Lors de sa dernière réunion, le Haut conseil scientifique a annulé la fatwa, et publié une autre brochure intitulée « la voie des oulémas » dans laquelle les oulémas du Conseil développent une définition différente du concept d’apostasie.
Les oulémas du Conseil définissent « apostat » selon sa signification au temps du prophète, et désignant « celui qui quitte la communauté des musulmans pour rejoindre celle des polythéistes, ce qui pourrait dévoiler les secrets des musulmans et déjouer leurs plans. Ceci a conduit à tolérer sa mise à mort, puisque sa décision nuit aux musulmans sur les plans politique et opérationnel ». Dans leur dernière fatwa, les oulémas excluent ceux qui ont choisi de se convertir à une autre religion par conviction intellectuelle, citant un verset du Coran : « Et ceux parmi vous qui adjureront leur religion et mourront infidèles, vaines seront pour eux leurs actions dans la vie immédiate et la vie future. Voilà les gens du Feu : ils y demeureront éternellement » (verset 217 de la sourate Al-Baqara)
Mobilisation sociale
Selon des militants des droits de l’Homme, cette volte-face du Haut conseil scientifique est le fruit de la mobilisation d’un groupe d’activistes qui a pris la défense des minorités religieuses. Il a lancé un appel à la mise en place de ligues et comités civils pour contrer la première fatwa, semblable selon eux, à toutes les fatwas des courants terroristes prônant l’intolérance.

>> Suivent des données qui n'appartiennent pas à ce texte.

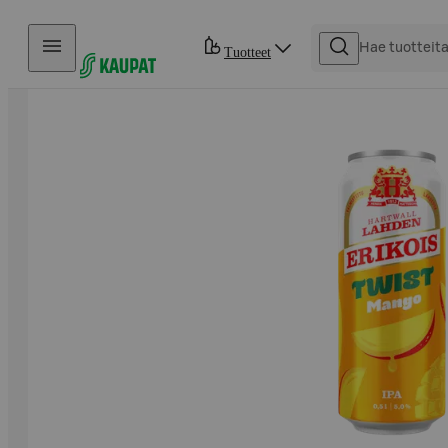
Hyppää sisältöön
Tuotteet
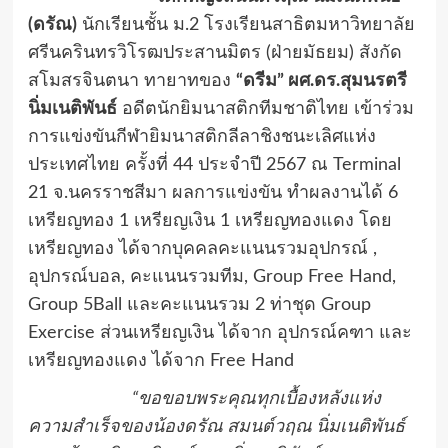
(ดรัณ)
นักเรียนชั้น ม.2 โรงเรียนสาธิตมหาวิทยาลัย
ศรีนครินทรวิโรฒประสานมิตร (ฝ่ายมัธยม) สังกัด
สโมสรจินตนา ทายาทของ
“ดรีม” ผศ.ดร.สุมนรตรี
นิ่มเนติพันธ์
อดีตนักยิมนาสติกทีมชาติไทย เข้าร่วม
การแข่งขันกีฬายิมนาสติกลีลาชิงชนะเลิศแห่ง
ประเทศไทย ครั้งที่ 44 ประจำปี 2567 ณ Terminal
21 จ.นครราชสีมา ผลการแข่งขัน ทำผลงานได้ 6
เหรียญทอง 1 เหรียญเงิน 1 เหรียญทองแดง โดย
เหรียญทอง ได้จากบุคคลคะแนนรวมอุปกรณ์ ,
อุปกรณ์บอล, คะแนนรวมทีม, Group Free Hand,
Group 5Ball และคะแนนรวม 2 ท่าชุด Group
Exercise ส่วนเหรียญเงิน ได้จาก อุปกรณ์คฑา และ
เหรียญทองแดง ได้จาก Free Hand
“ขอขอบพระคุณทุกเบื้องหลังแห่ง
ความสำเร็จของน้องดรัณ สมนต์วฤณ นิ่มเนติพันธ์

Les militants des droits de l’Homme ont également estimé que la première fatwa nuisait au processus démocratique et à la défense des droits de l’Homme, sabotant les avancées effectuées par le Maroc pour consolider l’esprit de la démocratie. Des avancées devenues concrètes à travers la constitution de 2011 élaborée à l’aide de la société civile.
Entre Coran et Hadiths
Mahjoub Mazaoui, chercheur en science ésotérique, estime pour sa part que la révision faite par le Haut conseil scientifique est « judicieuse ». « Le sujet de la mise à mort de l’apostat a fait couler beaucoup d’encre et suscité une multitude de débats entre oulémas. Certains d’entre eux commencent à réviser leur point de vue et à procéder à une nouvelle lecture de la question» note-t-il. Et d’ajouter : « Les oulémas ont estimé que le jugement de l’apostasie ne figure pas dans le Coran mais dans le Hadith et se sont, par conséquent, demandés : comment le Coran peut-il se taire sur un jugement aussi important alors qu’il s’est prononcé sur d’autres questions de la vie quotidienne ayant beaucoup moins d’importance ? ».
Selon Mazaoui « les oulémas ont conclu que la mise à mort de l’apostat était un châtiment pour une sorte de trahison nationale consistant à avoir rallié les rangs de l’ennemi, et non un châtiment pour s’être converti à une autre religion, bien que la formule (« celui qui a changé de religion ») existe dans plusieurs hadiths ayant traité de la question ».
D’après les oulémas, la question doit être traitée suivant le verset coranique qui suit : « Nul contrainte en religion ! Car le bon chemin s’est distingué de l’égarement » (verset 256 de la sourate Al-Baqara). Ils mettent l’accent sur la primauté du Coran sur les Hadiths, d’autant que le Hadith est en général considéré comme étant sujet à controverses et hérité du passé. Ils rappellent que la mise à mort de l’apostat, si elle vise la liberté de changer de religion en soi, est une sorte de contrainte qui est en contradiction avec l’énoncé et l’esprit du Coran.
Le Haut conseil scientifique a été fondé sous le règne du roi Hassan II qui a lancé en 2004 un projet intitulé « réforme du champ religieux » et procédé à la restructuration des institutions œuvrant dans ce domaine. C’est le roi lui-même qui préside ce Haut conseil comptant 47 oulémas, dont le ministre des Waqfs, celui des Affaires religieuses, ainsi que des oulémas notoires désignés par le monarque.